**Reading text**
···

Mid-infrared tunable, narrow-linewidth difference-frequency laser based on orientation-patterned gallium phosphide

We report on the first characterization of orientation-patterned gallium phosphide (OP-GaP) crystals used to generate narrow-linewidth, coherent mid-infrared (MIR) radiation at 5.85μm by difference frequency generation (DFG) of continuous-wave (cw) Nd:YAG laser at 1064nm and diode-laser at 1301nm. By comparison of the experimental absolute MIR efficiency versus focusing to Gaussian beam DFG theory, we derive an effective nonlinear coefficient d = (1/2)Χ_eff =17(3) pm/V for first-order quasi-phase-matched OP-GaP at the generated DFG wavelength. Using ݀ d= (2/π)d₁₄ and taking into account Miller’s delta rule, we retrieve an absolute value of the d₁₄ quadratic nonlinear susceptibility coefficient of GaP of d₁₄ = 27.2(3) pm/V at 5.85 μm, in good agreement with the latest absolute measurement of this nonlinear coefficient from non-phase-matched second-harmonic generation (1.32 μm ⟶ 0.66 μm) taking into account multiple reflection effects [Shoji et al 1997 J. Opt. Soc. Am. B 14 2268]. The temperature and signal-wave tuning curves are also in qualitative agreement with a recently proposed temperature-dependent Sellmeier equation for OP-GaP when focusing effects are taken into account.

···

**Records supplied**

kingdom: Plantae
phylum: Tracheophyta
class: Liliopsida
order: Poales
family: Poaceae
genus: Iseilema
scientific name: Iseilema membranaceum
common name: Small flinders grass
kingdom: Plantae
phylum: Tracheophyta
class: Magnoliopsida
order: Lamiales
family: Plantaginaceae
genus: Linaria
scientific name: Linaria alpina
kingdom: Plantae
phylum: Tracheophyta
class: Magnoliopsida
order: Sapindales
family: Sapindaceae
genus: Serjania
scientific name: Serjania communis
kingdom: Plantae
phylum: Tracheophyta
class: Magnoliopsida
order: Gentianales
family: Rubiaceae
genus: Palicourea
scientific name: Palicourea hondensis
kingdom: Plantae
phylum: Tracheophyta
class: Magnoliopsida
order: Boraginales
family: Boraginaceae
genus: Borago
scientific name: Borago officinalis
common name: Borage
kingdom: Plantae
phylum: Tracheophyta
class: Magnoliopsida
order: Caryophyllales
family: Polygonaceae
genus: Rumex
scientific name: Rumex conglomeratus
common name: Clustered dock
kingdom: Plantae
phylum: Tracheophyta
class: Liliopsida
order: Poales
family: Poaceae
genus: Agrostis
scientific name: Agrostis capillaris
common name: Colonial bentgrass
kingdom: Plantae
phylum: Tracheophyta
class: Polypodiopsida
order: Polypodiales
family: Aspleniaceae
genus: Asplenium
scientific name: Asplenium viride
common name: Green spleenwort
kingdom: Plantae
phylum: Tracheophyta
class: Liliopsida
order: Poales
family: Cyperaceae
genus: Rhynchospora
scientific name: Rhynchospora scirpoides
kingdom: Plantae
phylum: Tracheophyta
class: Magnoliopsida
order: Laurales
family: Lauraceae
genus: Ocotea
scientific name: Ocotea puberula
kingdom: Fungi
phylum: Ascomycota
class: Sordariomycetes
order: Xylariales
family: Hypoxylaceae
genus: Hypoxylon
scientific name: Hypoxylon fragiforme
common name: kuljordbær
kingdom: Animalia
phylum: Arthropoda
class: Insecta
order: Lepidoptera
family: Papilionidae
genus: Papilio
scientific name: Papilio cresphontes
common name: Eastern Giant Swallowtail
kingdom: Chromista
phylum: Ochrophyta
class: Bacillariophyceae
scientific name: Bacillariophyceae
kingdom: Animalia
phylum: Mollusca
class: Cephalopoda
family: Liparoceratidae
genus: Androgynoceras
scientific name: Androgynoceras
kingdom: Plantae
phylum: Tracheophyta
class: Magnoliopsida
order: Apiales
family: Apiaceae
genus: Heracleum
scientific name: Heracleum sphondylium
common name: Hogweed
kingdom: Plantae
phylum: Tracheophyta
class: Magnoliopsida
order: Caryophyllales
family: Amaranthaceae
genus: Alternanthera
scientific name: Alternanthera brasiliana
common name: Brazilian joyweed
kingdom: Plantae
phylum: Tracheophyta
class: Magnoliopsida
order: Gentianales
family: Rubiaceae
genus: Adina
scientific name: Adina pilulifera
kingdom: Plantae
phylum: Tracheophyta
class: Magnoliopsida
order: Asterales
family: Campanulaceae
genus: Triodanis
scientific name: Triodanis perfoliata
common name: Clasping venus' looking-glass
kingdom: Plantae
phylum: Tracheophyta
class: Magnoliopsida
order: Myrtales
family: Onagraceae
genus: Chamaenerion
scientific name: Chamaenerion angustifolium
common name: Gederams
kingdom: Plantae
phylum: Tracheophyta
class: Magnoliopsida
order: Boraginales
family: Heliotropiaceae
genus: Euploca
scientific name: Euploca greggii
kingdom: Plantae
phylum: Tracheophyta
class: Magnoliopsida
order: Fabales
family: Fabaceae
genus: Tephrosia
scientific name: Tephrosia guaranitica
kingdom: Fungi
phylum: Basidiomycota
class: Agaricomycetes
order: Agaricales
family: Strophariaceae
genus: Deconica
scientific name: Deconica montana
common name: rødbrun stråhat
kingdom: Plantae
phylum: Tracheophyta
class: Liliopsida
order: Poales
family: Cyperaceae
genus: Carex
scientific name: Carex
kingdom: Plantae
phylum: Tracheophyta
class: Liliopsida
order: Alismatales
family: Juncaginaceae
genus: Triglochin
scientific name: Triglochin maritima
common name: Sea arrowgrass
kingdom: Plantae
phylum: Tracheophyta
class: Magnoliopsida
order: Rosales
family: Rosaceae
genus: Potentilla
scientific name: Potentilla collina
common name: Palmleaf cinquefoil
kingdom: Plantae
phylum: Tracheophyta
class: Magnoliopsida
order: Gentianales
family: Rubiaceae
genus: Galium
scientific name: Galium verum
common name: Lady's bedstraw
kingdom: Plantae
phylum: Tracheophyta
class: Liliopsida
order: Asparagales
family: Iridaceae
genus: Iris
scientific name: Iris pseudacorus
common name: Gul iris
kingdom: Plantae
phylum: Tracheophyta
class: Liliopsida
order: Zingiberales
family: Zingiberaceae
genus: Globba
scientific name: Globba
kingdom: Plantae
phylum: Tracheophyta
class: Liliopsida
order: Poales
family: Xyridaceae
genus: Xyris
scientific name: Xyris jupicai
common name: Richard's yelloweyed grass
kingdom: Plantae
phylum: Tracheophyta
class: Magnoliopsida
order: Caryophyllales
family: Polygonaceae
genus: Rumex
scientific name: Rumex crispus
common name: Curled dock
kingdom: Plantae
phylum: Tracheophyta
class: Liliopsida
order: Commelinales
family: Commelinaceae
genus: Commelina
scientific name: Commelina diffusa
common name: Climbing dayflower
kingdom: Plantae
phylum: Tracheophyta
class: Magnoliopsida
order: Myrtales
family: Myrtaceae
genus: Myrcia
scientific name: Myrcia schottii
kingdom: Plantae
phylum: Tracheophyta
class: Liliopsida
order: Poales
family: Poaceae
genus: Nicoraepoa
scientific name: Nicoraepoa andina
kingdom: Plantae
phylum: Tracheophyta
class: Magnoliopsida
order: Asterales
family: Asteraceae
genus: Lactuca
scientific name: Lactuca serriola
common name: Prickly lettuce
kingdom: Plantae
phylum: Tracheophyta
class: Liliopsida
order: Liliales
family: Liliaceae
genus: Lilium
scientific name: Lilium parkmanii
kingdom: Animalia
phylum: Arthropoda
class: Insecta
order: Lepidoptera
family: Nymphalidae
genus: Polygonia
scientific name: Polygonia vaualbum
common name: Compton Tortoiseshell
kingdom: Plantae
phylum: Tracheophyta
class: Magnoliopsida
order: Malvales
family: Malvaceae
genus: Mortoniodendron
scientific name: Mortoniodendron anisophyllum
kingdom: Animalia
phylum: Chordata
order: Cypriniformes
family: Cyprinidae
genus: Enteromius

···

**What to do**
Decide whether each statement below agrees with the text on orientation-patterned gallium phosphide. Answer yes or no for each, and quote the deciding words from the text.
(a) The mid-infrared radiation was generated at a wavelength of 5.85 μm.
(b) The diode laser used for difference frequency generation operated at 1064 nm.
(c) The temperature and signal-wave tuning curves agree quantitatively with the recently proposed temperature-dependent Sellmeier equation.

**Response below**
(a) Yes: "coherent mid-infrared (MIR) radiation at 5.85μm"
(b) No: "diode-laser at 1301nm"
(c) No: "The temperature and signal-wave tuning curves are also in qualitative agreement with a recently proposed temperature-dependent Sellmeier equation"